The Unique Phenomenon of a Distance
Magnani, London, UK
Magnani, London, UK
In his essay 'The Work of Art in the Age of Mechanical Reproduction' (1935) Walter Benjamin famously traced the breakdown of 'aura' with the mass reproduction of original artworks. Exploring the meaning of historical presence, and in the process capturing 'the desire of contemporary masses to bring things closer spatially and humanly', he defined the overcoming of uniqueness as 'the unique phenomenon of a distance'. Taking its name from Benjamin's text, and attempting to address a contemporary reading of the philosopher's thesis, Gregorio Magnani's exhibition situates a number of contemporary works around other 'unique' loaded historical objects.
Visible on a monitor at a distance from the street, Michel Auder's video Rooftops and Other Scenes (1998) made its presence known before the viewer was through the door. The video weaves a dislocated narrative in a sequence of black-and-white clips of life seen mostly from high-rise blocks and roof terraces. One sequence pictures a group of mute visitors to a gallery transfixed in the act of looking. Later, hookers are shown touting for business, viewed from the inside of a car. Snippets, ephemera and the stuff of urban life combine with other mundane yet magical scenes.
Inside, the show was laid out like a Parisian arcade. Princess Mathilde Bonaparte's Hand (1847), an anonymous cast originally commissioned by the princess as a gift for her lover the Count of Nieuwerkerke, was placed in the gallery upstairs. Intended as a substitute for her physical presence, this delicate object rests under a glass dome on a bed of lush red velvet. Seen alongside Marcel Duchamp's painting Bride (for André Breton) (1937), the hand's unauthored quality was accentuated, and appeared dislocated and mechanical. The sculpture's uncanny naturalism was further diminished by its proximity to Isa Genzken's Untitled (2000).

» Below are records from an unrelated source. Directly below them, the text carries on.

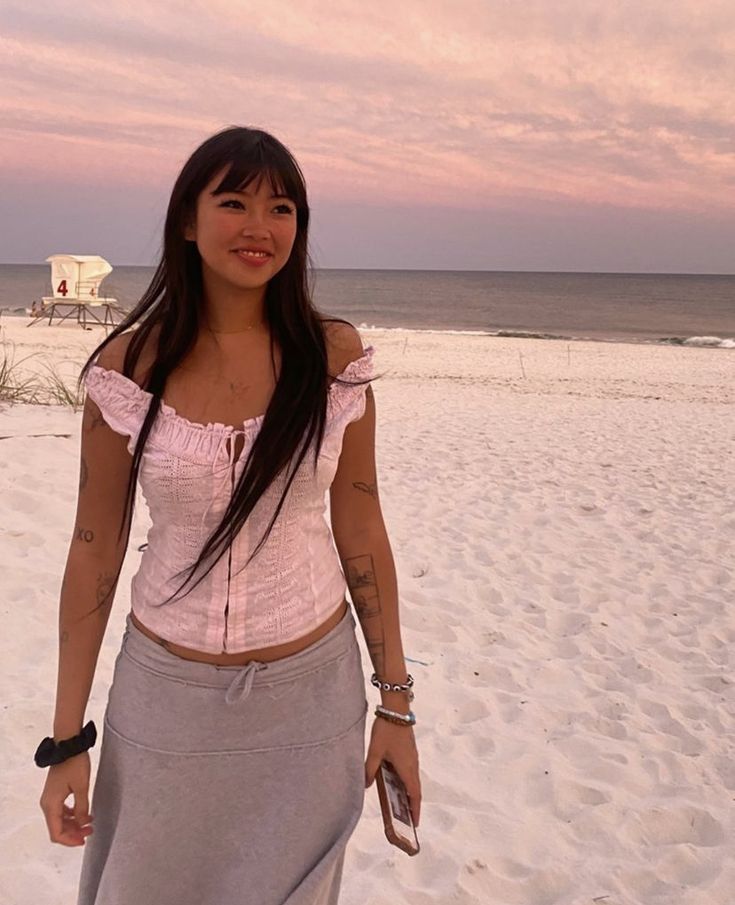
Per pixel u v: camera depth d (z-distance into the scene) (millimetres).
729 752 3562
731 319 52688
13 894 2436
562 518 6785
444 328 40656
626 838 2986
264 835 1529
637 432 10766
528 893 2684
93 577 1574
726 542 6355
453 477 7898
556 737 3607
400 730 1703
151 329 1508
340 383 1552
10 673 3578
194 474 1434
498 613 4875
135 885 1528
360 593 1711
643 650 4516
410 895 2578
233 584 1480
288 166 1457
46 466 6418
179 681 1498
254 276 1434
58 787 1541
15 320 27844
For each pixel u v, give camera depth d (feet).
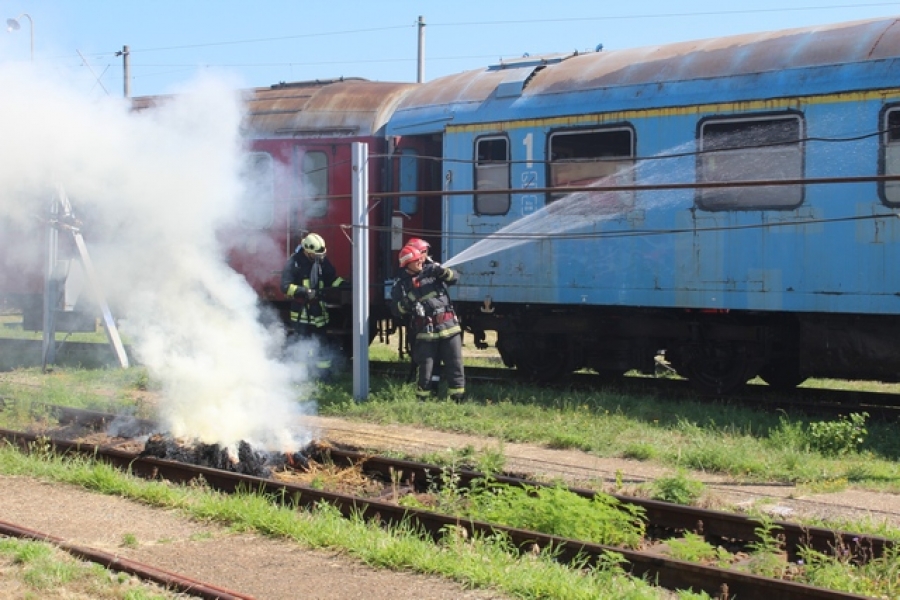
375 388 37.76
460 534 19.06
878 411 32.94
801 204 31.91
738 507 21.70
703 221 33.83
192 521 20.17
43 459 26.09
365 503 21.07
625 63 36.58
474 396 36.42
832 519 20.52
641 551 18.83
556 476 24.30
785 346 35.45
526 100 38.04
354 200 35.81
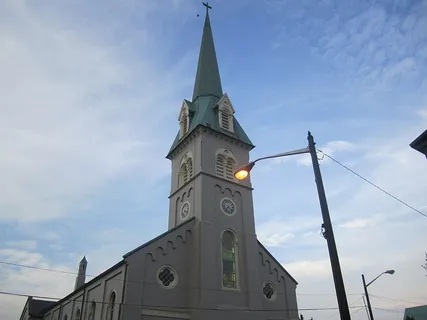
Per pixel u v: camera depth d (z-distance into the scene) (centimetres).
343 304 1129
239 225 3416
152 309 2636
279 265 3534
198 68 4591
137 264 2722
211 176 3434
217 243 3159
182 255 3009
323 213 1293
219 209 3341
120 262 2791
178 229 3080
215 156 3600
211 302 2838
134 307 2558
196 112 4025
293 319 3322
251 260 3275
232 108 4028
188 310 2812
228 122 3934
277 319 3222
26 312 6056
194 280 2916
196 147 3619
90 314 3234
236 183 3606
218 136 3712
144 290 2666
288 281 3519
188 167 3666
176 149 3909
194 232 3145
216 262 3056
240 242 3338
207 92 4231
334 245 1228
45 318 5194
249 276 3173
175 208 3634
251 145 3916
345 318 1111
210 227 3158
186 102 4097
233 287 3070
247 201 3606
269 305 3250
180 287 2861
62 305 4344
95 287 3294
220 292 2944
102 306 2948
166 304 2722
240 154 3831
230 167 3697
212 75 4400
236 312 2938
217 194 3406
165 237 2972
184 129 4003
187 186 3541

Genzken's large, abject construction - like an oversized bicycle pump made from an old plinth, a metal rod and a strip of bamboo - imbued its ready-made components with pathos and a strange energy. Neighbouring works by Wolfgang Tillmans and Silke Otto-Knapp also exuded a curious sense of beauty. Tillmans' large photograph of ageing fruit and Otto-Knapp's watery painting of flowers and undergrowth contain a similar quality of perishable freshness.
In the adjacent room a couple of works married in a similar and awkward manner. Liam Gillick's BlueRMonday (2002) repeats the text 'dayindayout ...' in a frieze around the walls, and upside down along the skirting. Sherrie Levine's After Henri Matisse (1985), a mock-reproduction of a Fauve painting of a sailing boat, was placed opposite the small window that Gillick's work surrounded.

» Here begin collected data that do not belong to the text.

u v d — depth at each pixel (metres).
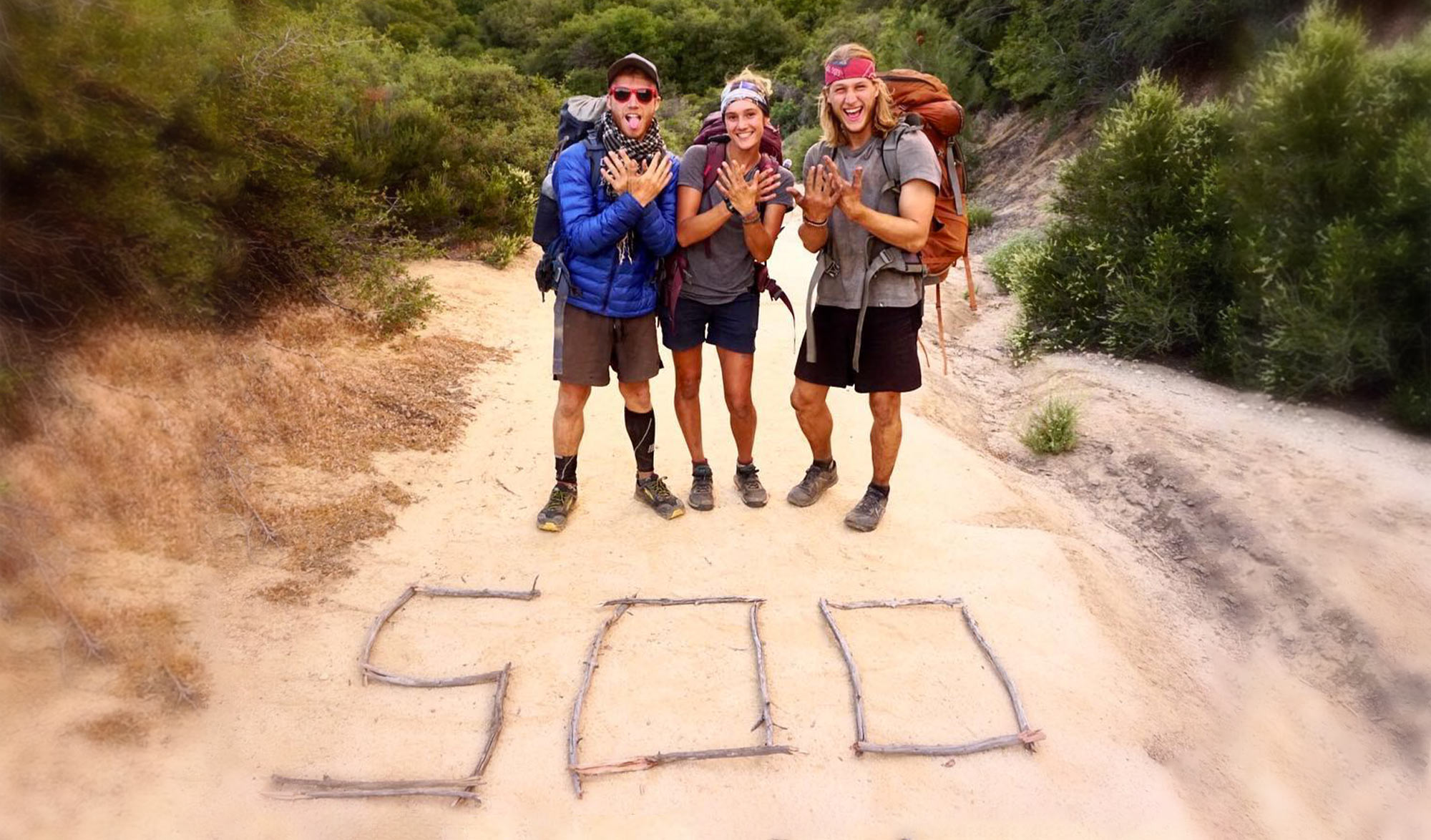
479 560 4.03
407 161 8.88
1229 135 7.34
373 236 7.12
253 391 4.57
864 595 3.93
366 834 2.62
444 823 2.68
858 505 4.51
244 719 2.94
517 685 3.26
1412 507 4.54
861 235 3.98
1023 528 4.64
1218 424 5.82
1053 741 3.12
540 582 3.89
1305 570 4.17
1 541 3.02
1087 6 14.12
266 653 3.25
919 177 3.77
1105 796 2.93
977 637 3.62
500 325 7.22
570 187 3.83
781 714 3.18
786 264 11.05
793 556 4.21
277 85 5.11
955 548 4.34
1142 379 6.88
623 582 3.94
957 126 4.01
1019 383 7.48
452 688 3.21
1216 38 12.12
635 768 2.90
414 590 3.71
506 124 11.25
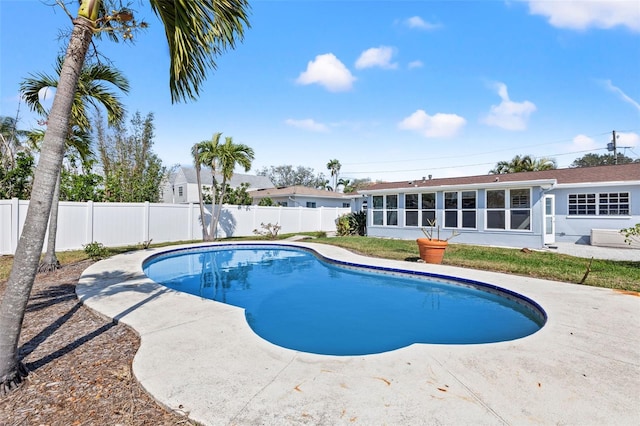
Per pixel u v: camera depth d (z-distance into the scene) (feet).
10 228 33.47
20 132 55.47
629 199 41.57
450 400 8.32
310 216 71.87
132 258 31.94
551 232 46.62
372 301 21.66
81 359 10.81
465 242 45.65
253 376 9.48
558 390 8.84
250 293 23.79
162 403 8.11
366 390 8.76
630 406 8.13
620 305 16.87
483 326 16.98
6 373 8.79
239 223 59.31
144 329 13.24
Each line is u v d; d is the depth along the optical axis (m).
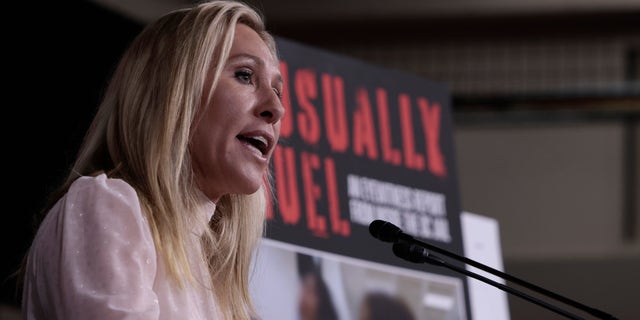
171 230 2.52
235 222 2.95
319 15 10.63
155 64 2.68
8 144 7.52
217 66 2.72
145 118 2.62
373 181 4.76
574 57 10.94
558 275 11.20
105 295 2.25
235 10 2.82
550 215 11.23
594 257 11.20
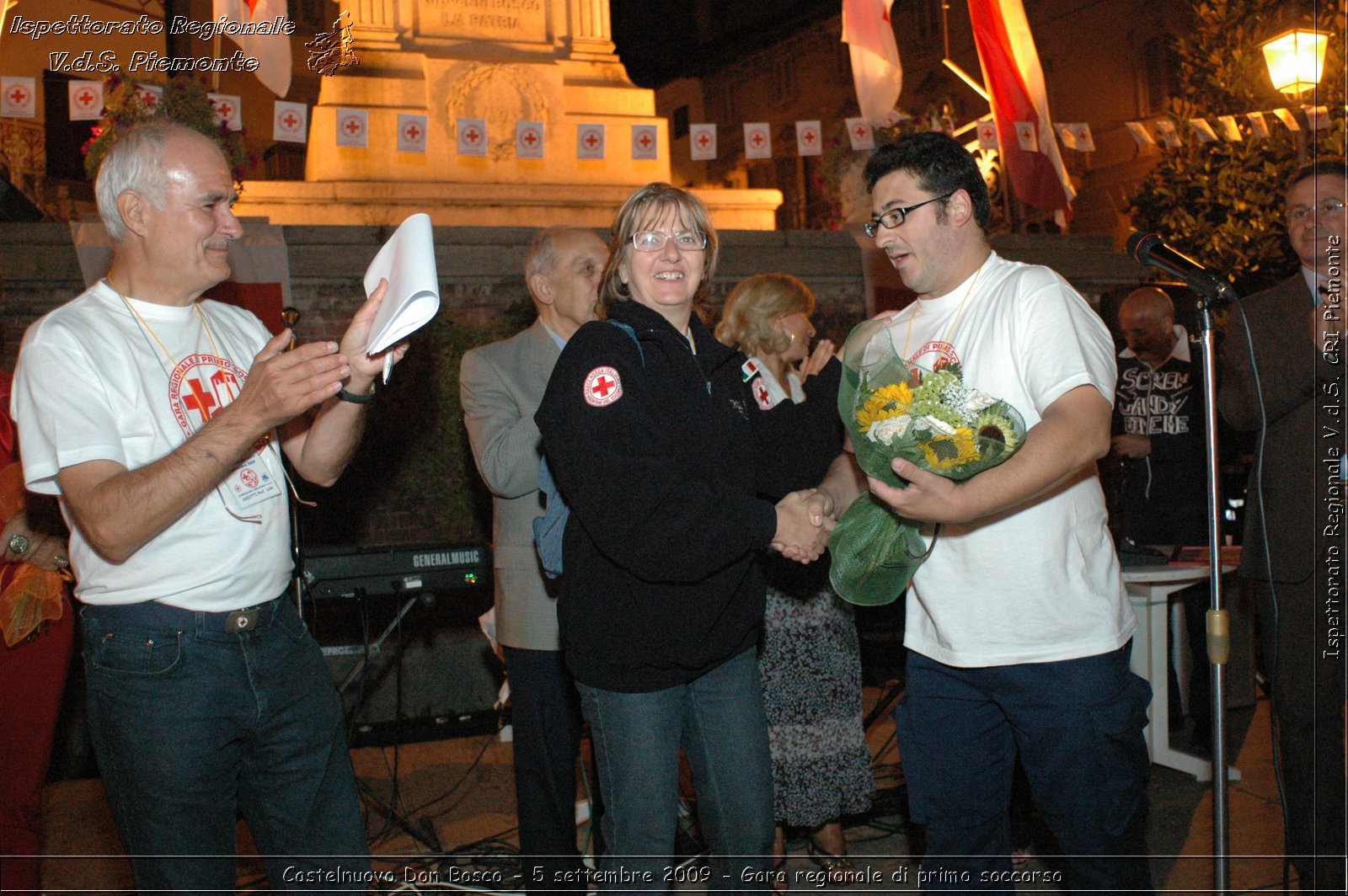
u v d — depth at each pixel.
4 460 2.93
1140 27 17.19
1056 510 2.32
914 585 2.50
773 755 3.34
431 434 5.92
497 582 3.14
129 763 2.11
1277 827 3.76
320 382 2.02
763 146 7.59
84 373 2.07
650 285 2.30
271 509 2.29
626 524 2.09
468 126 7.68
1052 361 2.23
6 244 5.74
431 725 5.41
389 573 4.03
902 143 2.45
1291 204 2.96
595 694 2.25
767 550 2.26
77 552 2.16
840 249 8.10
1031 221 11.38
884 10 7.92
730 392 2.38
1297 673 2.91
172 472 1.96
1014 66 8.70
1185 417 5.20
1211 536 2.55
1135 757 2.34
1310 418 2.92
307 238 6.59
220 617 2.17
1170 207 8.41
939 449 2.08
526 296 6.41
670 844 2.24
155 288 2.22
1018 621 2.31
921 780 2.50
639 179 9.56
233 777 2.25
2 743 2.90
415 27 9.15
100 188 2.17
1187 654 5.09
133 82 5.92
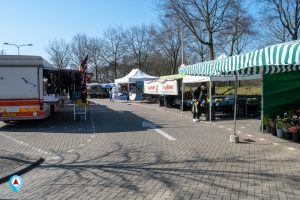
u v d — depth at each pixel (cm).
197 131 1420
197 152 984
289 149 1009
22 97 1539
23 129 1536
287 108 1350
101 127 1575
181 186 668
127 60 6519
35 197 623
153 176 740
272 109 1352
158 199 599
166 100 2902
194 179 713
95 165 852
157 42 4972
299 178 715
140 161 882
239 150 1008
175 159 898
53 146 1127
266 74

In the weeks leading up to John Lydon's first appearance as a host on BBC Radio 2 it was entertaining to find Scott King's I'm Not a Sex Pistol (2000) skulking on the top floor of the gallery. One line reads, 'I'm not a Sex Pistol because I never dared try and make my dreams a reality'. Referring to a punk rehash of a Situationist slogan, King's work touches on issues regarding the assimilation of radical politics into mainstream culture. With Benjamin's thesis attempting to enable 'the masses' to become involved and participate in new creative processes, the death of the DIY culture that King's photo-text implies speaks of the current possibilities of home-grown creative activity. Are we to believe that it's no longer possible to get off our arses and 'take our desires for reality'? King finally relents with the words 'The Sex Pistols were good. I am not a Sex Pistol.' He's obviously had time to get a hook on his infatuation.

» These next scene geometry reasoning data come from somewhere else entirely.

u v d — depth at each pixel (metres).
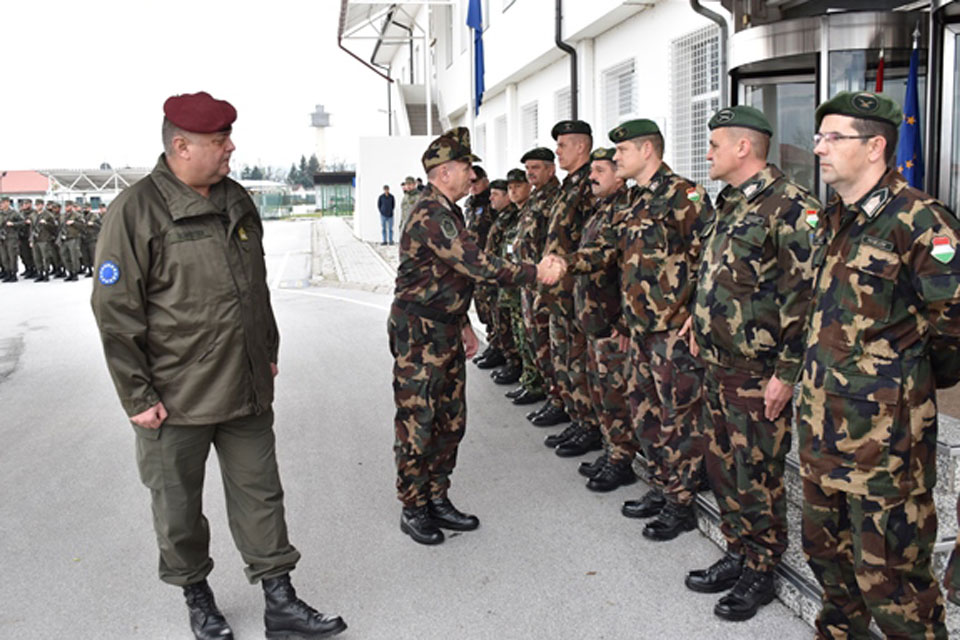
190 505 2.98
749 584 3.09
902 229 2.19
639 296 3.68
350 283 15.12
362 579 3.49
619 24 9.66
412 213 3.68
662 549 3.65
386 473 4.84
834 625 2.66
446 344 3.77
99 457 5.35
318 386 7.14
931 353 2.27
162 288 2.81
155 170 2.86
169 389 2.86
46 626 3.20
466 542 3.81
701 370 3.64
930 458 2.31
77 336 10.44
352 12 21.92
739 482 3.05
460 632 3.03
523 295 5.66
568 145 4.85
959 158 4.61
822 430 2.38
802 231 2.76
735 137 2.94
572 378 4.93
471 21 14.80
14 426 6.21
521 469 4.79
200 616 3.06
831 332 2.35
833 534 2.52
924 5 5.14
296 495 4.52
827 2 5.95
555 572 3.47
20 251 19.88
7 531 4.14
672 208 3.60
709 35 7.70
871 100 2.23
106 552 3.86
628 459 4.41
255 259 3.00
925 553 2.35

The same sadly can't be said of the Countess di Castiglione. Albert-Ernest Carrier-Belleuse's figurine Countess of Castiglione as Queen of Etruria (1864) was originally intended to disprove a rumour that its subject had arrived at a costume ball, only to leave (like many of the characters in Auder's video) half-naked. Placed next to King's work, the statuette stood defiantly opposite Roy Lichtenstein's Mirror 2 (1970). Lichtenstein's white, oval piece of Minimal Pop acted as a perfect cipher for the vanity and frustrated desire of the statuette. Charles Avery's Untitled (2002) print was positioned between the two works, the words 'Che sarà sarà' repeating and disappearing from pink to white toward Lichtenstein's mirror.
Some of Benjamin's preoccupations were predictably in place in 'The Unique Phenomenon of a Distance', but what came across in particular was the textual play between the various forms of reproduction, suggesting that new forms of participation can take place in unlikely areas. What was strangely revelatory was that many objects in this exhibition served to reconfigure what an object's aura might mean by forming contemporary links with the most unlikely historical fragments.